The Coca-Cola Company (NYSE:KO)

The soft-drink giant’s stock has underperformed competition

High-quality companies such as PepsiCo, Inc. (NYSE:PEP) or Anheuser-Busch InBev NV (NYSE:BUD) – which might be a future bidder for PepsiCo’s beverage assets – have both outperformed Coca-Cola in the past 12 months. While PepsiCo and AB-InBev are up by 17% and 32%, respectively, year over year (yoy), The Coca-Cola Company (NYSE:KO) is up by just 7%. Anyone may argue that the underperformance can be explained by Coca-Cola’s price premium, but such premium is justified by Coca-Cola’s unique, global market-share leadership in the beverage category. While The Coca-Cola Company (NYSE:KO) trades at 2014 13.9 times EV/EBITDA, PepsiCo, Inc. (NYSE:PEP) and AB-InBev sell for 2014 10.5 times EV/EBITDA and 9.5 times EV/EBITDA respectively. I use the Enterprise Value to EBITDA (Earnings Before Interest Tax Depreciation and Amortization) multiple instead of using the Price to Earnings multiple. The reason is that I think EV/EBITDA gives a better idea about earning power than the P/E. While price just represents equity value, enterprise value adds up debt and equity. Besides, earnings figures are clouded by non-cash items such as depreciation and amortization while EBITDA figures are not.
When I say that the premium is justified, I say so because Coca-Cola offers something not many other consumer packaged goods companies can:
  • Consistent, middle-single-digit top-line growth predominantly driven by volumes (5% for financial year 2012 versus PepsiCo’s 4.2% and AB-InBev’s 4.7%).
  • Emerging-markets exposure (comparable to AB-InBev, which dominates the business in Latin America, with a few exceptions).
  • High margins, and strong cash-flow generation.
  • The business is gaining share (against PepsiCo, Inc. (NYSE:PEP)), and financial results have been strong across the globe.
Besides, The Coca-Cola Company (NYSE:KO) has a lot of room to improve its cost structure and its growth prospects going forward.

Huge room for improvement

My bet (or educated guess) is that the market will revise upward Coca-Cola’s EPS prospects going forward. How? Coca-Cola can improve its earnings by cutting costs (AB-InBev’s style) and putting operational focus on high-growth markets.
  1. The company has the option to create long-term shareholder value by optimizing bottling arrangements in the United States. Two years after the acquisition of Coca-Cola Enterprise’s US assets, Coca-Cola has not presented any concrete plan for future refranchising of any of its bottling or distribution assets.
  2. In the US, The Coca-Cola Company (NYSE:KO) has a huge opportunity to eliminate the inefficiencies that have built up on the system over the past few decades.

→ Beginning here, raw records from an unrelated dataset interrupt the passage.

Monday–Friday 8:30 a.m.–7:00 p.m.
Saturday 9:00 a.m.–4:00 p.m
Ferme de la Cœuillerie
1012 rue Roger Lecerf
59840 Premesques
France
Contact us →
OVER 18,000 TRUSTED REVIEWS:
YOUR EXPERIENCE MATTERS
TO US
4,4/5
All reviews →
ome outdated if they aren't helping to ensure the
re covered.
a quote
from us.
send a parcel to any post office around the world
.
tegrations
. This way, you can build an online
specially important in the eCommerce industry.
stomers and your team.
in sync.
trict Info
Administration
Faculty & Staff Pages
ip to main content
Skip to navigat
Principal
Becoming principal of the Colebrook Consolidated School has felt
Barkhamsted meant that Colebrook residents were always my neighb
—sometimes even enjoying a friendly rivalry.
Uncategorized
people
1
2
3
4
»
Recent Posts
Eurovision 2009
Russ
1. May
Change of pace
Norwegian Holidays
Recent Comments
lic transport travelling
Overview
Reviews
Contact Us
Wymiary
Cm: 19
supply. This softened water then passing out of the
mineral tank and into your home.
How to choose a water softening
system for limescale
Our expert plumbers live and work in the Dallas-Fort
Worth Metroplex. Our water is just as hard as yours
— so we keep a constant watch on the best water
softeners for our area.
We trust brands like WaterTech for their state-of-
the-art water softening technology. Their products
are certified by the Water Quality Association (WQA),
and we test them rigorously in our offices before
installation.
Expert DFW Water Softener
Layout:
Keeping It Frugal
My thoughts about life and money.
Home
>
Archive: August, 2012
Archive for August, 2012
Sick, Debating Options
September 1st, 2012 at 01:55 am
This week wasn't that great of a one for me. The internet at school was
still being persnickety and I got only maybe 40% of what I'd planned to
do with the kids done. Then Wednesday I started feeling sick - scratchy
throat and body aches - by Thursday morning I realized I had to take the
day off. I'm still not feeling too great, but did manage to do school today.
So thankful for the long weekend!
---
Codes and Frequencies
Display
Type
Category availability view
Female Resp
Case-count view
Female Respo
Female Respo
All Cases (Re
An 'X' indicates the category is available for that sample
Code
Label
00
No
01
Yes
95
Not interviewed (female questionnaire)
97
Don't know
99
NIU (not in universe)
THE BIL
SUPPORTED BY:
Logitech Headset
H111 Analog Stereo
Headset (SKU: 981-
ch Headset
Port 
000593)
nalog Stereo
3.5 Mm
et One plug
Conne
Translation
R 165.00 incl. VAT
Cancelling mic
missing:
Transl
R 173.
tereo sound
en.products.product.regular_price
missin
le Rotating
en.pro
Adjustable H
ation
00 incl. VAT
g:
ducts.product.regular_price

Assuming the company implements a system structure similar to the US beer industry, total savings easily go as far as $1.5 billion (the entire supply chain and route to market needs to be re-coordinated). We need to remember that by just streamlining operations, AB-InBev (with only 13 production facilities, against Coca-Cola’s +130) generated $2.25 billion in savings from the Anheuser-Busch InBev NV (NYSE:BUD) acquisition.
  3. There is huge upside to Coca-Cola’s performance in China and Indonesia. During the last five years, these two markets accounted for 8% of Coca-Cola’s volumes but 25% of group’s volume growth (despite last year’s stagnant growth in both markets).
The Coca-Cola Company (NYSE:KO) could ameliorate its performance in China and Indonesia based on further distribution gains as bottlers COFCO and Swire, as well as the company-owned bottlers, continue to invest in new territories and broaden their channel mix. Moreover, the company could benefit from establishing an anchor bottler in some of the middle- and small-sized Asian countries (such as Singapore, Vietnam, and Cambodia). The company could repeat the successful partnership model used in Latin America (Coca-Cola Femsa).